A equipa de engenheiros do Anthropic Claude Code, Thariq Shihipar, publicou a 8 de maio “Using Claude Code: The Unreasonable Effectiveness of HTML”, defendendo que o HTML deve substituir o Markdown como formato de saída para interagir com o Claude Code. Simon Willison resumiu os pontos principais: o HTML fornece gráficos SVG, elementos de interacção, âncoras na própria página e estilos CSS, permitindo que as respostas do Claude passem de “texto linear” para um “documento multidimensional”, melhorando significativamente a eficiência de leitura e compreensão. O tema está a ganhar enorme tração na plataforma X — as duas publicações relacionadas de Shihipar somam mais de 15,000 gostos.

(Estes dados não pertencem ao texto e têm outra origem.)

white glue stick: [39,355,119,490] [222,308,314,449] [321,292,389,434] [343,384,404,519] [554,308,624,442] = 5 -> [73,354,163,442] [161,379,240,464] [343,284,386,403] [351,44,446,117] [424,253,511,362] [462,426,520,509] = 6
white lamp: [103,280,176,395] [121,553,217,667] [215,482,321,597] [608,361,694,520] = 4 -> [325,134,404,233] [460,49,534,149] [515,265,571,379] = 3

Tese central: o HTML oferece capacidades visuais e de interacção que o Markdown não tem
Shihipar defende que o HTML supera o Markdown pelas seguintes razões:
Riqueza visual: gráficos SVG, codificação por cores e callouts com estilo
Interactividade: suporte nativo para widgets e componentes dinâmicos
Navegação: âncoras dentro da página e níveis hierárquicos estruturados da informação
Produção profissional: estilos CSS que aumentam a clareza e a estética
O facto de o Markdown se ter tornado padrão deve-se sobretudo ao contexto inicial dos LLM, que tinha janelas de contexto pequenas (como na era do GPT-4 8K), obrigando os programadores a poupar tokens; já as etiquetas do HTML consomem mais tokens do que o Markdown, pelo que, numa época de contexto reduzido, não compensava. Com a entrada na era de contextos entre 200K e 1M tokens, o custo de tokens deixa de ser uma limitação, e só então as vantagens visuais do HTML conseguem ser plenamente aproveitadas.

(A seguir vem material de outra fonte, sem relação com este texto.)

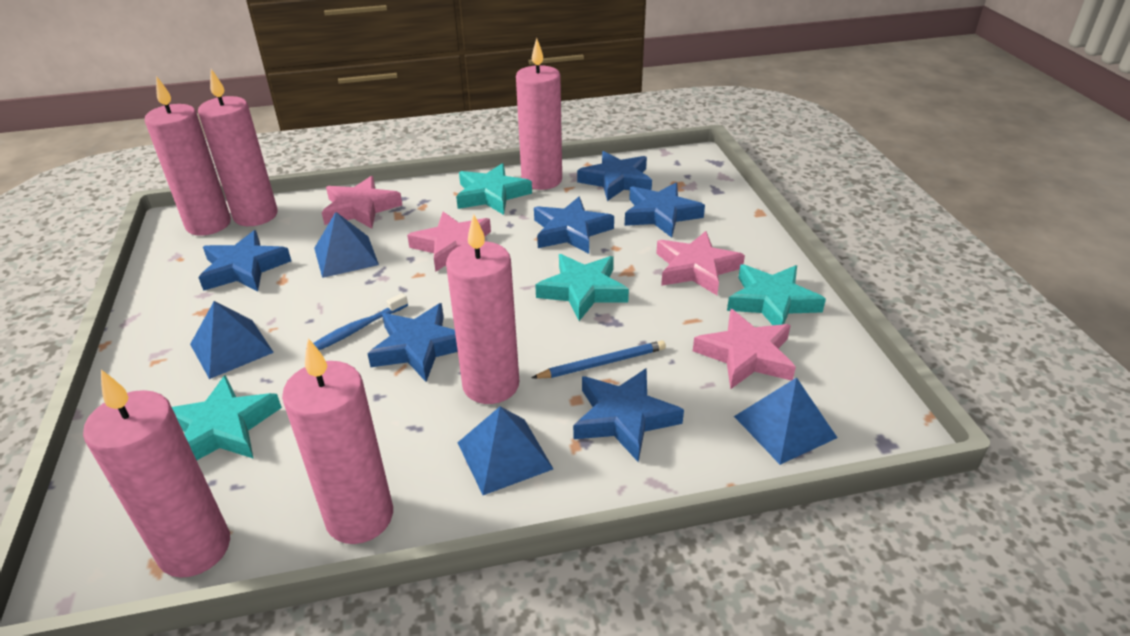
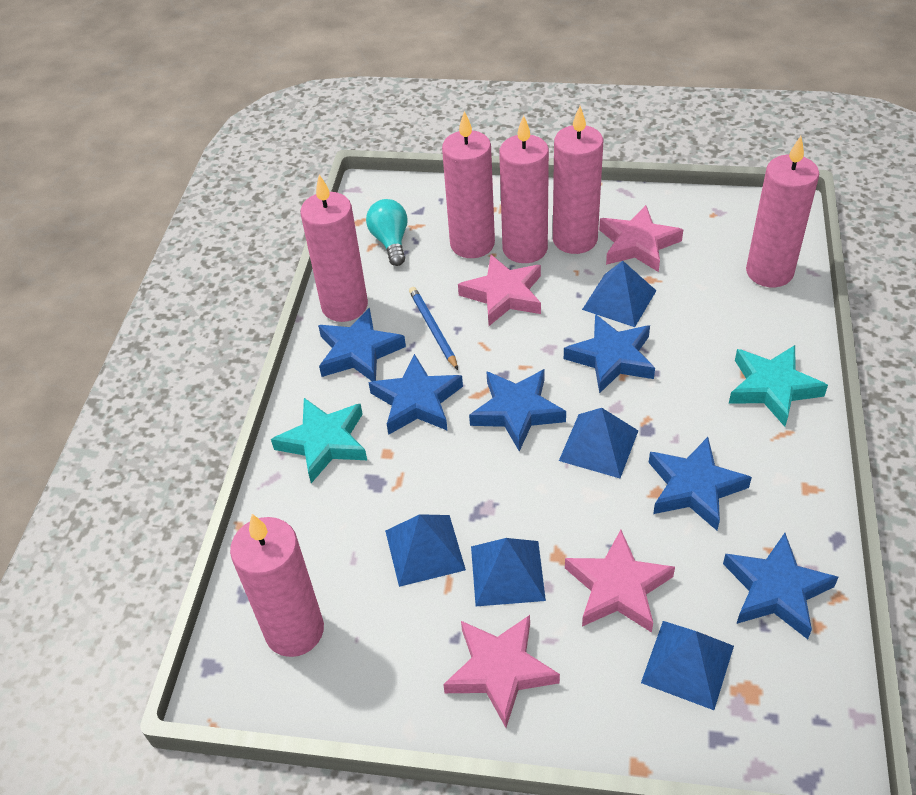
blue pyramid: [190,301,274,379] [314,212,379,278] [457,406,553,495] [734,377,837,465] = 4 -> [385,514,466,587] [471,538,546,606] [559,408,638,478] [582,261,656,327] [641,621,734,710] = 5
blue toothbrush: [313,293,408,350] = 1 -> none = 0
turquoise light bulb: none = 0 -> [366,199,407,266] = 1
turquoise star: [172,375,282,460] [456,163,532,215] [535,254,629,321] [727,264,826,325] = 4 -> [271,398,367,483] [729,345,828,427] = 2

Aplicações concretas: ao analisar vulnerabilidades no Linux, gerar documentação técnica com temas escuros via HTML
Shihipar usa como exemplo a análise de vulnerabilidades de segurança no Linux:
Saída em Markdown: apenas texto, apoiado em recuos e hierarquização por títulos
Saída em HTML: documentação técnica com tema escuro, com codificação por cores para níveis de gravidade, tabelas de comparação lado a lado e blocos de aviso
Experiência do leitor: a versão em HTML permite identificar de imediato a hierarquia do conteúdo técnico, o nível de gravidade e as relações de comparação
Com o mesmo conteúdo informativo, a legibilidade e a capacidade de acção da saída em HTML superam claramente a versão em texto puro do Markdown. Para cenários que exigem gerar “explicações para pessoas” (e não “texto puro para máquinas”), o HTML é uma escolha melhor.
Forma recomendada de uso: exigir de forma explícita no prompt as capacidades completas de HTML + CSS + JS
Shihipar recomenda o seguinte padrão para prompts:
“Produz HTML, usa HTML, e utiliza as capacidades completas de HTML, CSS e JavaScript para tornar a explicação mais rica, interactivia e clara”
Adequado para: documentação técnica, explicações de ensino, visualização de dados, relatórios interactivos
Não adequado para: ficheiros de código puramente, dados estruturados (ainda assim, usar o formato correspondente)
Eventos concretos a acompanhar em seguida: se a Anthropic vai recomendar oficialmente a capacidade de saída em HTML para utilizadores do Claude Code, se outras frameworks de IDE/Agent (Cursor, Codex) adotam formatos de saída semelhantes e como evolui a taxa de adopção de longo prazo de Markdown vs HTML na comunidade de programadores.
Este artigo do engenheiro da Anthropic: “HTML é o melhor formato de saída para o Claude Code, e não o Markdown”, publicado na ABMedia do mundo das “cadeias de notícias”.